▶ [DATA PROVIDED]

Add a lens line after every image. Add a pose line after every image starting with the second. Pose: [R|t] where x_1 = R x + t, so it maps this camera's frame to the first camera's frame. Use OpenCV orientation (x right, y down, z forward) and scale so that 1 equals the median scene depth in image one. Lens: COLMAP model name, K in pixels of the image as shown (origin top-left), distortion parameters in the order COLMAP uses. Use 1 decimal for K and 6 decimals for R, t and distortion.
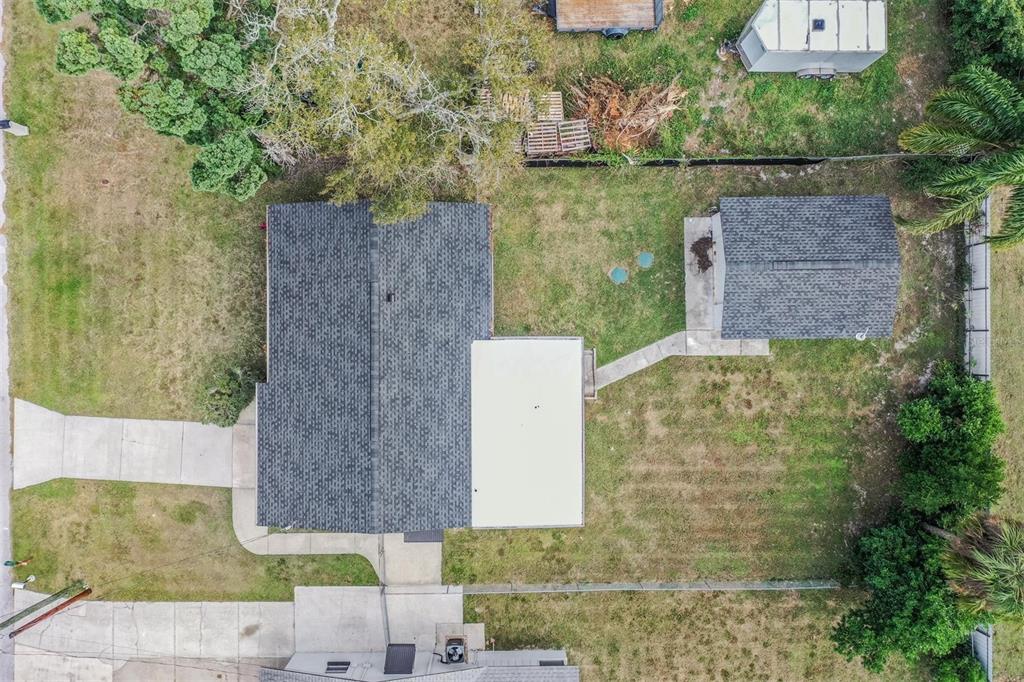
lens RADIAL K [[846.0, 0, 512.0], [0, 846.0, 341.0], [0, 0, 1]] dist [0.004502, 0.000265]
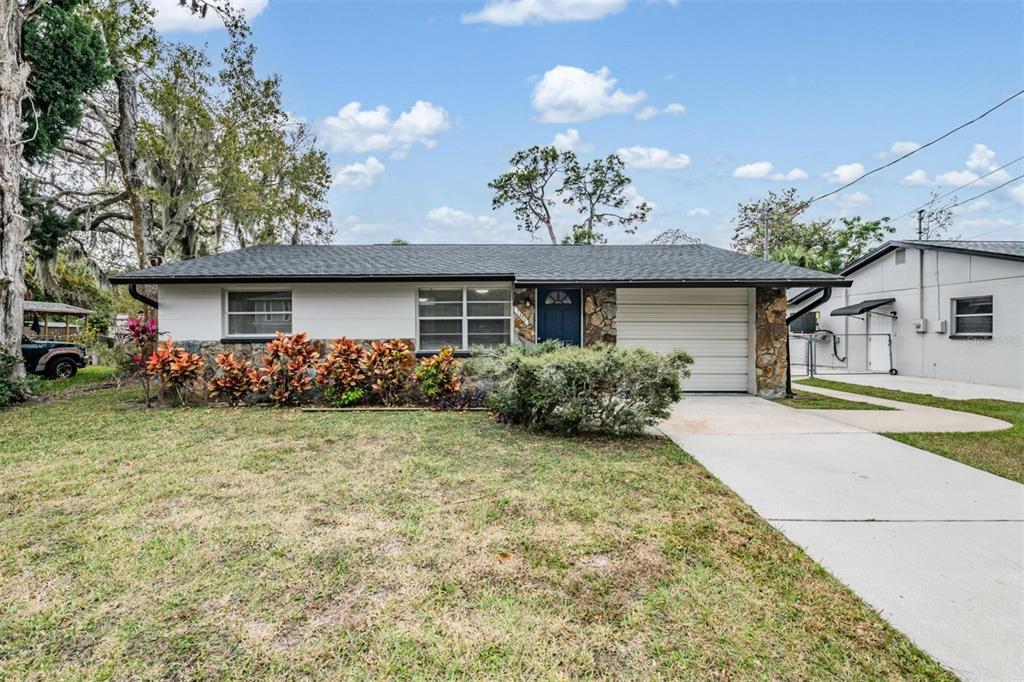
lens RADIAL K [[403.9, 0, 511.4], [0, 403.9, 338.0], [0, 0, 1]] dist [-0.002476, -0.005905]
pose [[-0.016613, -0.020680, 0.999648, -0.468397], [0.999675, 0.018978, 0.017006, 0.040158], [-0.019323, 0.999606, 0.020358, 0.958969]]
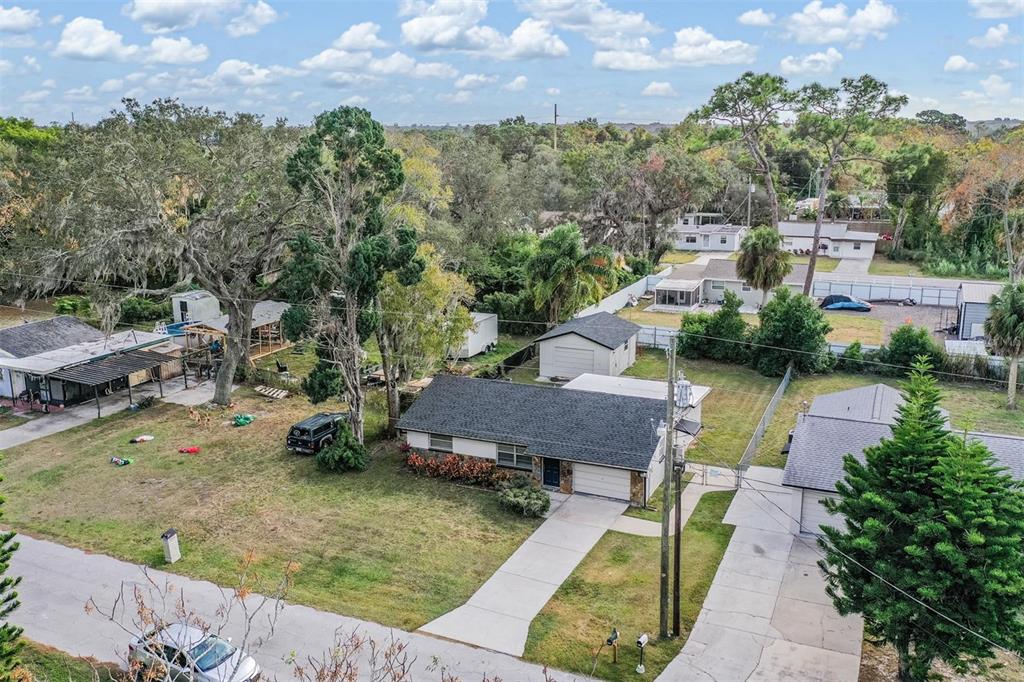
lens RADIAL K [[913.4, 0, 510.2], [0, 913.4, 347.0], [0, 0, 1]] dist [0.006100, 0.001821]
pose [[0.416950, -0.233252, 0.878491, -1.258720], [0.908891, 0.115876, -0.400612, 0.469503], [-0.008352, 0.965488, 0.260315, 0.513907]]
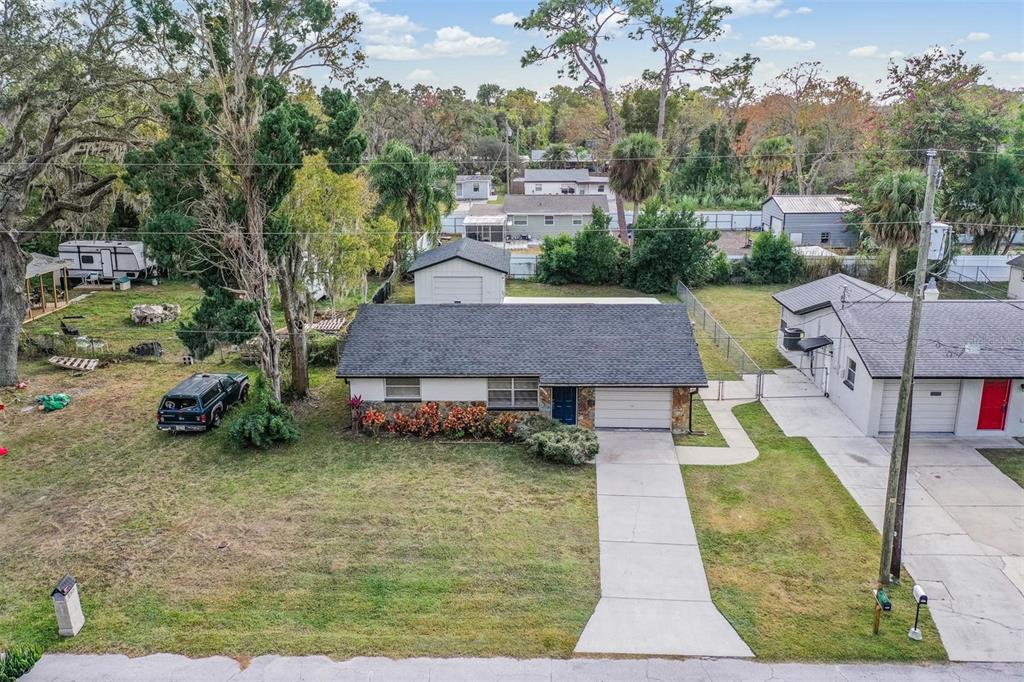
lens RADIAL K [[846.0, 0, 512.0], [0, 846.0, 341.0], [0, 0, 1]] dist [0.004502, 0.000265]
pose [[0.030705, -0.272650, 0.961623, -1.035352], [0.999323, 0.027864, -0.024008, 0.036647], [-0.020249, 0.961710, 0.273321, 0.681465]]
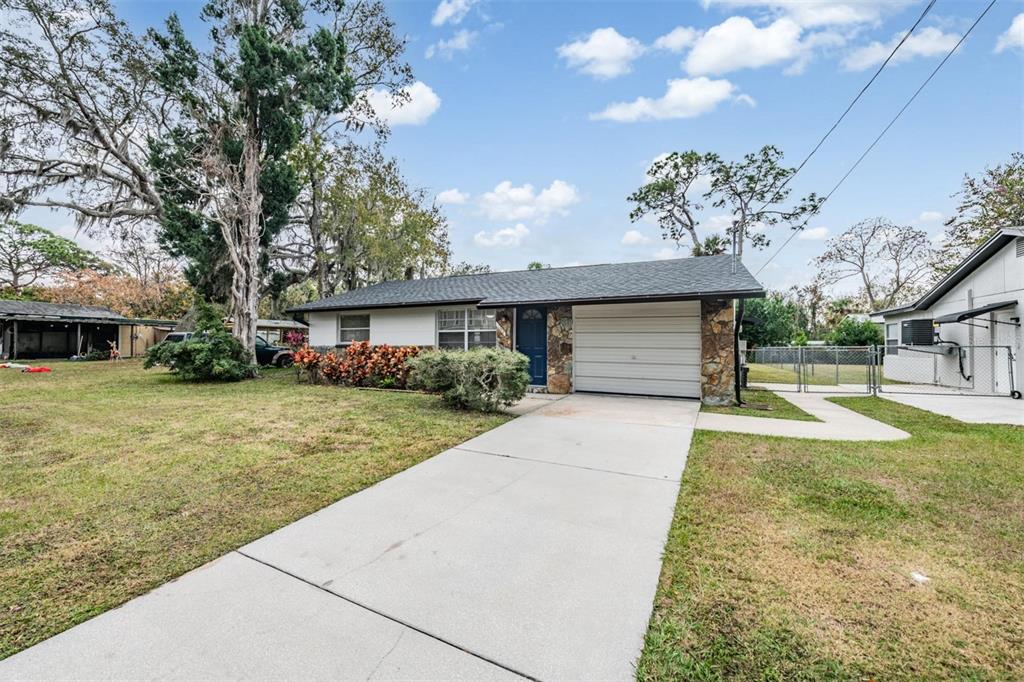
lens RADIAL K [[403.9, 0, 511.4], [0, 403.9, 338.0], [0, 0, 1]] dist [-0.002476, -0.005905]
pose [[0.410950, 0.008811, 0.911615, -0.508945], [0.911425, 0.018645, -0.411045, 0.170674], [-0.020618, 0.999787, -0.000368, 0.957837]]
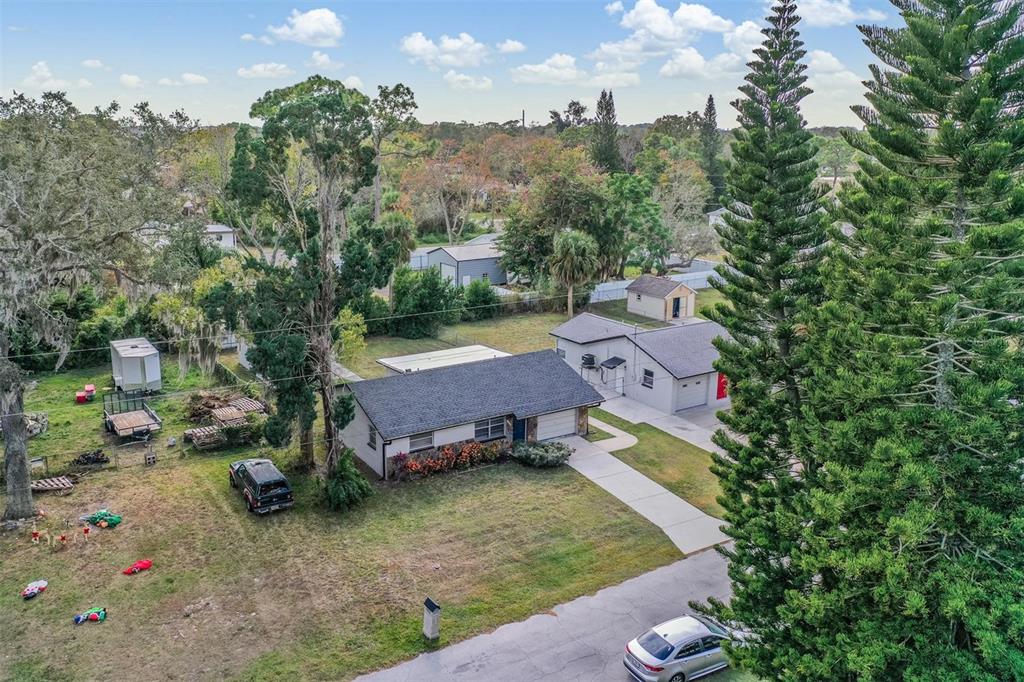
lens RADIAL K [[846.0, 0, 512.0], [0, 846.0, 341.0], [0, 0, 1]] dist [0.004502, 0.000265]
pose [[-0.551599, -0.221138, 0.804262, -1.189355], [0.833205, -0.101175, 0.543630, -0.582245], [-0.038846, 0.969980, 0.240062, 0.554727]]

▶ [TRY IT]
Each record above has to be written out again in full, but its pictures must not be.

▶ [TASK OUTPUT]
Add a lens line after every image. Add a pose line after every image starting with the second. Pose: [R|t] where x_1 = R x + t, so it maps this camera's frame to the first camera's frame. Use OpenCV orientation (x right, y down, z forward) and scale so that 1 equals the median scene depth in image one. Lens: COLMAP model name, K in pixels of the image as shown (origin top-left), distortion parameters in the order COLMAP uses. Use 1 decimal for K and 6 decimals for R, t and distortion.
lens RADIAL K [[846.0, 0, 512.0], [0, 846.0, 341.0], [0, 0, 1]] dist [0.004502, 0.000265]
lens RADIAL K [[403.9, 0, 511.4], [0, 403.9, 338.0], [0, 0, 1]] dist [-0.002476, -0.005905]
pose [[-0.016613, -0.020680, 0.999648, -0.468397], [0.999675, 0.018978, 0.017006, 0.040158], [-0.019323, 0.999606, 0.020358, 0.958969]]
lens RADIAL K [[913.4, 0, 510.2], [0, 913.4, 347.0], [0, 0, 1]] dist [0.006100, 0.001821]
pose [[0.416950, -0.233252, 0.878491, -1.258720], [0.908891, 0.115876, -0.400612, 0.469503], [-0.008352, 0.965488, 0.260315, 0.513907]]
lens RADIAL K [[846.0, 0, 512.0], [0, 846.0, 341.0], [0, 0, 1]] dist [0.004502, 0.000265]
pose [[0.030705, -0.272650, 0.961623, -1.035352], [0.999323, 0.027864, -0.024008, 0.036647], [-0.020249, 0.961710, 0.273321, 0.681465]]
lens RADIAL K [[403.9, 0, 511.4], [0, 403.9, 338.0], [0, 0, 1]] dist [-0.002476, -0.005905]
pose [[0.410950, 0.008811, 0.911615, -0.508945], [0.911425, 0.018645, -0.411045, 0.170674], [-0.020618, 0.999787, -0.000368, 0.957837]]
lens RADIAL K [[846.0, 0, 512.0], [0, 846.0, 341.0], [0, 0, 1]] dist [0.004502, 0.000265]
pose [[-0.551599, -0.221138, 0.804262, -1.189355], [0.833205, -0.101175, 0.543630, -0.582245], [-0.038846, 0.969980, 0.240062, 0.554727]]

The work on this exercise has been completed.